Netflix has expanded its library of streaming movie titles — and will be making them available to customers much faster — through a new agreement it has inked with distribution house Relativity Media.

As part of the deal, Relativity’s movies can be streamed to Netflix’s customer base months after they are released in theaters. This is a radical departure for both Netflix and Relativity: Most of Netflix’s “Watch Instantly” fare is several years old. Relativity, for its part, has traditionally licensed content to such cable stations as HBO, Showtime and Starz, bypassing alternative distribution channels like Netflix. Netflix’s deal with Relativity is an exclusive one, meaning that Netflix gets first shot at this content.

Movies that will fall under this agreement include “Season of the Witch,” “Movie 43” and “The Fighter.”

Big Deal

Growth in its streaming library represents huge potential for Netflix, says Andre Zdanow, chief market strategist at Charles Vista. “It falls in game-changer category,” he told the E-Commerce Times. “People want instant gratification — they want to watch what they want, when they want.” He predicts this will be the first of many such deals for Netflix.

It is easy to see why it could qualify as a game-changer. A wide library of contemporary, recently released movies ready to be streamed gives Netflix the ability to compete with cable providers. Not only that, but Netflix would not be hampered by geographic constraints like the cable providers are, Jia Wu, an analyst with Strategy Analytics’ Digital Media Strategies, told the E-Commerce Times.

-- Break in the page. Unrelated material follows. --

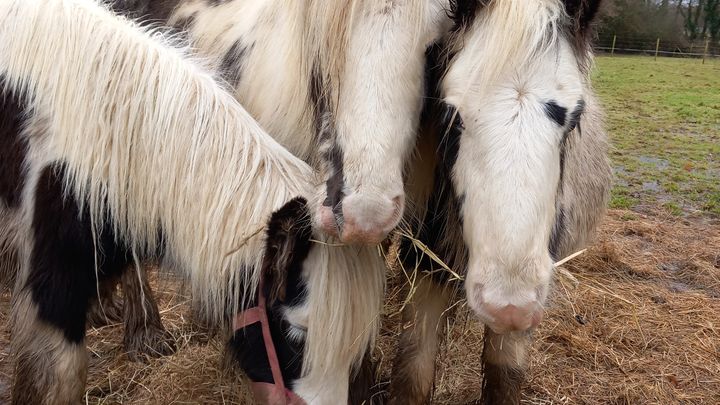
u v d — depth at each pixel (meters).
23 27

However, Zdanow and Wu describe this transaction more as a big step in the right direction, not necessarily something that will change Netflix’s competitive positioning all on its own, at least not in the near future. “They will have to do many more deals like this for it to have an impact,” Zdanow says.

A Standalone Interim Step

There are a number of reasons why this deal is at best an interim step to a changed competitive environment, Dan Rayburn, an analyst with Frost & Sullivan, told the E-Commerce Times.

For starters, because of distribution agreements it has signed with movie houses, Relativity doesn’t have the rights to do something like this with all of the movies under its control, he said. “At most, this deal is giving Netflix about 14 additional titles right now. That is not to say there won’t be more coming down the line, but as it stands right now, the announcement doesn’t add that much to Netflix’s inventory.”

It also won’t necessarily lead other studios to ink similar deals with Netflix, he speculated. For the time being, there is too much money at stake for them to abandon the movie to DVD/cable distribution model, he said.

In many way, this reluctance doesn’t make intuitive sense, he said. A studio will cling to a US$20 DVD distribution over a $5-per-movie-streaming model even if it makes more money with the streaming movies because more people watch it and there are lower distribution costs. “They haven’t moved from that mindset — they still don’t see this as a volume business.”

That shift has to take place for there to be any significant momentum, Rayburn said.

The entertainment industry has been talking about streaming content as a disruptive force, but in truth it has yet to have that much of an impact for these reasons, Wu said. “Netflix’s inventory is too limited for it to really compete with the over-the-box providers and the cable companies.” Eventually it will prove to be disruptive, he speculated, but that day is a long way off.